* **Text passage**:
+===+

Variations in different masks, alignment problems and the physical limits of immersion add up to serious issues at 7nm and 5nm.
Continuing to rely on 193nm immersion lithography with multiple patterning is becoming much more difficult at 7nm and 5nm.
With the help of various resolution enhancement techniques, optical lithography using a deep ultraviolet excimer laser has been the workhorse patterning technology in the fab since the early 1980s. It is so closely tied with the continuation of Moore’s Law that it is difficult to think of one without the other. But how much longer this technology can continue isn’t clear, given the magnitude and breadth of the problems expected at upcoming nodes.
The semiconductor industry has been banking on extreme ultraviolet (EUV) lithography for the past decade to circumvent the problems that 193i is beginning to encounter. For example, immersion lithography requires double patterning at 16nm/14nm and quadruple patterning at 7nm. Both schemes work, but they present some new and major challenges. Extra patterning increases the cycle time and cost in both the photomask shop and in the fab. And that’s just the tip of the iceberg.
But if chipmakers extend immersion/multi-patterning to 5nm, they may need to resort to the unthinkable—octuple patterning, described almost universally as a nightmarish scheme that is considered unwieldy and too costly.
At 7nm and/or 5nm, the alternative is EUV, which supposedly simplifies the patterning flow. With a 13.5nm wavelength, EUV would be able to pattern even the finest detail with a single pass at a 22nm half-pitch. If EUV is ready, chipmakers likely would use EUV to pattern some of the critical features, such as contacts and vias, at 7nm with a single exposure. But at 5nm, they would require EUV, plus a multiple patterning scheme.
Still to be seen, however, is when or whether EUV will become commercially viable. And given the uncertainty with EUV, the industry must continue to develop multi-patterning as a backup plan at 7nm and/or 5nm. It might even end up as the primary option at those nodes. If so, octuple patterning would become a reality.
Already, more problems are beginning to surface with 193nm immersion. For example, when wires and devices are split into two or more masks using quadruple or octuple patterning, it can affect the overall performance of a chip as well as the yield.
Variation is another issue. “The challenge at every new node is to understand how the specs are printed,” said Carey Robertson, product marketing director for Calibre extraction at Mentor Graphics. “They are never printed at the exact number. And as you entertain other structures, the deltas will be non-intuitive. The problem is understanding what the metal will actually look like because one mask has a different variation than another.”
That issue grows worse with each new node after 22nm. With quadruple patterning, for example, printing wires or devices is more difficult than with double patterning. There are more masks required. Then, the masks must be broken into different pieces, which in turn are layered on top of each other.

+===+

* **Tasks for this exercise**:
#1 Answer these questions using the lithography text:
(a) What wavelength does EUV use?
(b) What kind of patterning does immersion lithography require at 16nm/14nm?
(c) Since when has optical lithography with a deep ultraviolet excimer laser been the main patterning technology in the fab?
#2 Summarize the lithography text in two sentences.
You won't need the data that comes after this text.

* **Raw records**:
+===+

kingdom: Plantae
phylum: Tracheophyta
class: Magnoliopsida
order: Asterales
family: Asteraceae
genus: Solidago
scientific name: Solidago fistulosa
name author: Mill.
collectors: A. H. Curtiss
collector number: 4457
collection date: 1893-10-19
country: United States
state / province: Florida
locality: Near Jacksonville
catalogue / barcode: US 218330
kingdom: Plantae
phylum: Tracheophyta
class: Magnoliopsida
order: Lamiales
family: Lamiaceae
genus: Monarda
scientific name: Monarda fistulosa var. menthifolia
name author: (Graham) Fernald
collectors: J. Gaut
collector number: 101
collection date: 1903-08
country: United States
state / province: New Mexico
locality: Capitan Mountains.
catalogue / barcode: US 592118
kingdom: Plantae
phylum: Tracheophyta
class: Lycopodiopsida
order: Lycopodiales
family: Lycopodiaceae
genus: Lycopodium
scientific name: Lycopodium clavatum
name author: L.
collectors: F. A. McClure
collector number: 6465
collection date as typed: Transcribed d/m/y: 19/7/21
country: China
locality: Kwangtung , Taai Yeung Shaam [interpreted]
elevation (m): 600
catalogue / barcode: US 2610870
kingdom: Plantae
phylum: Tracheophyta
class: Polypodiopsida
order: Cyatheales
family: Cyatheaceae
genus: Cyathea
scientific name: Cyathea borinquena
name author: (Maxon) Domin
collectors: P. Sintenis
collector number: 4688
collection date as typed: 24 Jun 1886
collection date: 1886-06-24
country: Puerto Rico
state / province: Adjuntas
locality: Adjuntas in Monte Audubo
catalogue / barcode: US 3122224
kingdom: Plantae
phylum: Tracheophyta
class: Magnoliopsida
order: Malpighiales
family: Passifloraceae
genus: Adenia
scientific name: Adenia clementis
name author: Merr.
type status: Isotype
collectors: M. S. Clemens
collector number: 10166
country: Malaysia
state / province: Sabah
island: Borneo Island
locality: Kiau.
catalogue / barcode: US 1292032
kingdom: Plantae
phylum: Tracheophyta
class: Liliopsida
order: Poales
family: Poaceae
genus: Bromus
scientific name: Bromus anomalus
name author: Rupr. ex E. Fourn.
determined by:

+===+

* **Answers to the exercise**:
#1
(a) 13.5nm.
(b) Double patterning.
(c) Since the early 1980s.

#2 Relying on 193nm immersion lithography with multiple patterning is becoming much harder at 7nm and 5nm, where it may require quadruple or even octuple patterning. EUV is the hoped-for alternative, but it is unclear when or whether it will become commercially viable, while problems with mask variation, chip performance and yield are already surfacing with immersion.